SACRAMENTO (CBS13) – An Auburn woman fighting cancer is looking for a clinical trial that could help save her life, but she says the government shutdown is shutting down her chances of finding one.

When standard medicine fails, many people turn to the National Institutes of Health for clinical trials. However, while federal workers are furloughed, it leaves those in life or death situations with very few places to turn.

Her whole life, Michelle Langbehn says she wanted to be a mom. When her daughter, Lula, was just 6 weeks old, doctors told Michelle she had a rare form of cancer and would only live a year. That was in April 2012.

"I obviously have beaten those odds, and I know I'm going to beat many more," said Michelle. "It's been my mission to prove doctors wrong."

Hoping to defeat cancer, Michelle has been looking at clinical trials funded by the federal government. But due to the shutdown, she and hundreds like her are watching the minutes tick by as their applications sit, waiting to be reviewed.

"I find it difficult that they're not looking at the lives that are at stake, and they're looking at this as whose winning or not," said Michelle.
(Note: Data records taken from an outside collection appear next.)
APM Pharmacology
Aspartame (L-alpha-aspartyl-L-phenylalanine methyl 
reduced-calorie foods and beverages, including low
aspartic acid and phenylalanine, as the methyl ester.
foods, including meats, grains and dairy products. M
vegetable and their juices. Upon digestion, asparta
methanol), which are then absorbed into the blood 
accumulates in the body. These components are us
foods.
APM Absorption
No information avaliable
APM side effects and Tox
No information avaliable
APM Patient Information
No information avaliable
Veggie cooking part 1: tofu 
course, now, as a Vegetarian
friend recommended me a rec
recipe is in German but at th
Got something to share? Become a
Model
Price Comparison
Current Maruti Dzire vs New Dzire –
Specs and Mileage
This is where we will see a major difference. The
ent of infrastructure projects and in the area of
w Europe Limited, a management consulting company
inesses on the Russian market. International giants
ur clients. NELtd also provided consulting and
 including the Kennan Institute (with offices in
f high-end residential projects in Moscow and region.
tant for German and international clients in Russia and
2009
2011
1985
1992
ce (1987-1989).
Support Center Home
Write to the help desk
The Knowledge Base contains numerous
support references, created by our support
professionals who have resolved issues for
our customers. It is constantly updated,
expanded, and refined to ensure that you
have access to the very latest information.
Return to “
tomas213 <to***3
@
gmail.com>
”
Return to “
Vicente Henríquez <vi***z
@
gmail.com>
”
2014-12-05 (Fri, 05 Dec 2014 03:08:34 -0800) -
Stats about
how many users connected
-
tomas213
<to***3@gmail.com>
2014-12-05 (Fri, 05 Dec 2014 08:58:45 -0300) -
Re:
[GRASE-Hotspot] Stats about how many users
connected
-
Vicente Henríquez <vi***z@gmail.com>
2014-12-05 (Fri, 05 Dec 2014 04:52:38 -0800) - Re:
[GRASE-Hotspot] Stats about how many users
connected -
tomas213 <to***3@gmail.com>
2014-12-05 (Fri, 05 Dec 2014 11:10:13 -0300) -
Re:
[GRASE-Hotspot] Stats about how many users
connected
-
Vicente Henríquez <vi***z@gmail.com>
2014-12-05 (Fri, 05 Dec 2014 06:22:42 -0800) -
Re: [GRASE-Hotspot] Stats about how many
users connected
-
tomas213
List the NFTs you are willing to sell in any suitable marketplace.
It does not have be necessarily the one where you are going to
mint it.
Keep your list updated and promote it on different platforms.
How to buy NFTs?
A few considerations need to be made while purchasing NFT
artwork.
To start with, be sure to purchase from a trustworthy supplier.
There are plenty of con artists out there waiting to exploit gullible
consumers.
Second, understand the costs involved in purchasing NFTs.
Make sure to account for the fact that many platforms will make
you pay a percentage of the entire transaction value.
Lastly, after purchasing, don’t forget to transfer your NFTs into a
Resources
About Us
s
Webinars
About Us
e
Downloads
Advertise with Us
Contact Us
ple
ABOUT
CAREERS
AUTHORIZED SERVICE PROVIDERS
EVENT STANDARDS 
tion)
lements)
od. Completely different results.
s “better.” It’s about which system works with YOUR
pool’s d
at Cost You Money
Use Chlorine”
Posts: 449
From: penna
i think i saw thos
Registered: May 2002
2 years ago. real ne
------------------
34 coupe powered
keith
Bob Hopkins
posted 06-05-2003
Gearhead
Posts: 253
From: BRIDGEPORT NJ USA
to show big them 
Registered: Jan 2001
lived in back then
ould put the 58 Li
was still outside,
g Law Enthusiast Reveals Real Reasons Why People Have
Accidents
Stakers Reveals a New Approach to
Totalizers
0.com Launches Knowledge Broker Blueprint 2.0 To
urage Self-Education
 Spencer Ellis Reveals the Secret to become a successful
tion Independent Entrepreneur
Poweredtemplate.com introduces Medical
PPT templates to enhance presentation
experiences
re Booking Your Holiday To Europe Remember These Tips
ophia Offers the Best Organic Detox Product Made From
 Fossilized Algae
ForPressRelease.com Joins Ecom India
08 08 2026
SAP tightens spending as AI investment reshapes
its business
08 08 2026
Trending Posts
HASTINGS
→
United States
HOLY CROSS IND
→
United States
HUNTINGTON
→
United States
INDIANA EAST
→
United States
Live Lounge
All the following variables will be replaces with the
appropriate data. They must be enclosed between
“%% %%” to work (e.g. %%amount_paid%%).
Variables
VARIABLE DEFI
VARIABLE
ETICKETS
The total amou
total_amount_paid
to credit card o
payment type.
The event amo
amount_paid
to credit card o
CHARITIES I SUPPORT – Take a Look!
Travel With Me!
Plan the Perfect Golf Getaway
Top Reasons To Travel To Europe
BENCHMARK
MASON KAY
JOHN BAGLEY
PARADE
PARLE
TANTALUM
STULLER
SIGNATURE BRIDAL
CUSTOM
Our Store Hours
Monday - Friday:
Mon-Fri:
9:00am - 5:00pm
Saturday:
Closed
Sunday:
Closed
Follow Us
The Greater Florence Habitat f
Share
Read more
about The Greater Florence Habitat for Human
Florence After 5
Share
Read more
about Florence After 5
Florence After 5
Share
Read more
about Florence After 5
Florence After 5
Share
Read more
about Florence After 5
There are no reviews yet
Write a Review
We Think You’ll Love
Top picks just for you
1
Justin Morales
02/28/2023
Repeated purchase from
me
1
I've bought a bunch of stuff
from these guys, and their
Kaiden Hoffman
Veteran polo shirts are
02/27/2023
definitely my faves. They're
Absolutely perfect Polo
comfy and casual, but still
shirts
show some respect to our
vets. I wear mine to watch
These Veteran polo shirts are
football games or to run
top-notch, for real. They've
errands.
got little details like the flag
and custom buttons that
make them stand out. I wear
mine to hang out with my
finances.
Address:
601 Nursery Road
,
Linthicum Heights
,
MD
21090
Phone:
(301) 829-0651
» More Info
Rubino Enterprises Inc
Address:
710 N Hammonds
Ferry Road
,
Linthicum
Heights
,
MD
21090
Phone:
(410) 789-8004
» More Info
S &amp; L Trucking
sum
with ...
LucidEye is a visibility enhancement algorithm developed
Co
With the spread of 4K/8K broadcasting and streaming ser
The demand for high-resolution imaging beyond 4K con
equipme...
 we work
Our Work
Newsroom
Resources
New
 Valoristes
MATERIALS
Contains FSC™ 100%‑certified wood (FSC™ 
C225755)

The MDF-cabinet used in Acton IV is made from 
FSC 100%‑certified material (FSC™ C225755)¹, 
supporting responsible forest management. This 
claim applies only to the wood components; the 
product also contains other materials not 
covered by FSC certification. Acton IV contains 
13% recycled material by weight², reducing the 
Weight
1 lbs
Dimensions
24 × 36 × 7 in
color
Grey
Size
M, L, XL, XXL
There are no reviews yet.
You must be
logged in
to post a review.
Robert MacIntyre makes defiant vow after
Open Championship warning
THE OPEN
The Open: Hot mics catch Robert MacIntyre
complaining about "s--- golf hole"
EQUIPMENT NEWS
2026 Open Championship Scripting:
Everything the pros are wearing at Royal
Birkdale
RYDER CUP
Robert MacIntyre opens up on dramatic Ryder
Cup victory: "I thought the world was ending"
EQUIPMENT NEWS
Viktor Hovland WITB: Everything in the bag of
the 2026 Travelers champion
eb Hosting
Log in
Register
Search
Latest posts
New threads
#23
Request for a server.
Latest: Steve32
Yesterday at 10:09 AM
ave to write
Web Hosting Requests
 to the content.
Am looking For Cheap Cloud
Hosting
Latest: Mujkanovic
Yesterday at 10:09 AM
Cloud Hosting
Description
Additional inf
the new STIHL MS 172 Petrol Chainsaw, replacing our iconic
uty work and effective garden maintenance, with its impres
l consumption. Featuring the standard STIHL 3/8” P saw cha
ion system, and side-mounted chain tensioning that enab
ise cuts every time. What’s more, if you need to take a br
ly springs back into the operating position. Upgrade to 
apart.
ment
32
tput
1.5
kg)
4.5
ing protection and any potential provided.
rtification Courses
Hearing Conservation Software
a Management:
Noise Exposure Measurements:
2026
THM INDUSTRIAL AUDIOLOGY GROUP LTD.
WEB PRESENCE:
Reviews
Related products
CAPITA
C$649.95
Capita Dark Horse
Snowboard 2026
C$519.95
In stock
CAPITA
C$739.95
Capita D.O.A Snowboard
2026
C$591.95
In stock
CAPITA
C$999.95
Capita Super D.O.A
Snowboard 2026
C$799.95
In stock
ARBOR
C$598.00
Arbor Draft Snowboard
For Michelle's husband Josh, it is tough knowing her life is on the line while a possible cure for her cancer is put on hold by partisan politics.

"It was sort of like a light at the end of the tunnel. It's faint but there was a light there," he said.

While politicians debate day after day, those days are more precious to Michelle, who's hoping Washington can come to an agreement soon.

"It's not about winning; it's about surviving," she said.

Right now, Michelle is hopeful about another clinical trial she's found, which is not federally funded.